Sorry if this is off-topic.  FYI, I have an Intel iMac6,1 24 inch, Late 2006, with 32bit EFI on which I recently installed OS X 10.10.1.  The process is quite straightforward, and essentially involves two things:

1.  Adding the board-id of the iMac6,1 to /System/Library/CoreServices/PlatformSupport.plist .  The board-id for an Mac computer can be found by typing the following command in Terminal:
    /usr/sbin/ioreg -l -d 3| egrep 'board-id|compatible'
2.  Replace the existing file boot.efi (back up the original first of course) with a modified boot.efi in each of the two following directories:
/System/Library/CoreServices
/usr/standalone/i386

You will need to download the OS X Yosemite Install disc from the AppStore.  There is a good instructional PDF available at the link below to create a bootable USB.

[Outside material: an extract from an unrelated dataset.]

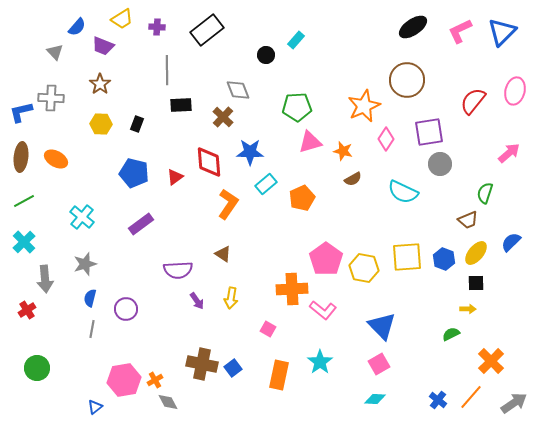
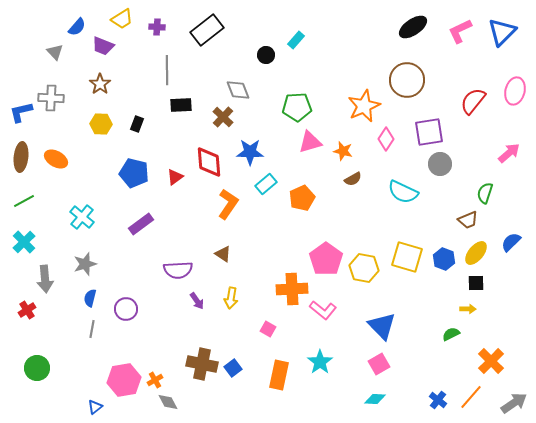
yellow square at (407, 257): rotated 20 degrees clockwise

http://forums.macrumors.com/attachment.php?attachmentid=510797&d=1414894257

OS X 10.10 and subsequently 10.10.1 work well enough on the iMac6,1 with the notable lack of support for the nVidia 7600 GT graphics cards which shipped with my iMac6,1.  The 7600 GT (and presumably also the 7300 GT) WILL work with Yosemite;  to summarize, it's not optimum, but I can live with it (rather than throwing the machine out).  

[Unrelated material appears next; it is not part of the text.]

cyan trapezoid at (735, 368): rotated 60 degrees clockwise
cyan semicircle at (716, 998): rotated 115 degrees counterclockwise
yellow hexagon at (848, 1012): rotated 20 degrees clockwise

Here's how this was described by someone else--note this refers to the MacPro rather than the iMac, but you'll get the idea:

"Yosemite does not include 64-bit kernel extension device drivers for the original NVIDIA GeForce 7300 GT, ATI Radeon X1900 XT, and NVIDIA Quadro FX 4500 PCIe graphics cards that shipped with these Mac Pros, nor the ATI Radeon X1300 that shipped with the Xserve (Late 2006), so they do not work properly in Yosemite. These graphics cards display issues such as a very sluggish GUI with no QE/CI support, no framebuffer support (for DVD Player, Geekbench and other programs), graphics artifacts, mouse tearing, inability to change resolutions, bad refresh rates, and other system instabilities. If you need normal graphics support in Yosemite, you will need a newer PCIe graphics card, with popular options being the Apple ATI Radeon HD 5770 Graphics Upgrade Kit for Mac Pro, SAPPHIRE HD 7950 3GB GDDR5 MAC Edition, or many different options of stock and Mac-"flashed" PC cards."

I doubt it is possible to swap out the existing 7600 GT video card in the iMac6,1 for another that is supported by Yosemite.  If anyone knows differently, please let me know.


----------



## palleroy0 (Feb 7, 2015)

I have a Mac Mini 2,1 running FreeBSD 10.1 i386.  I could not get an amd64 distribution to work.


----------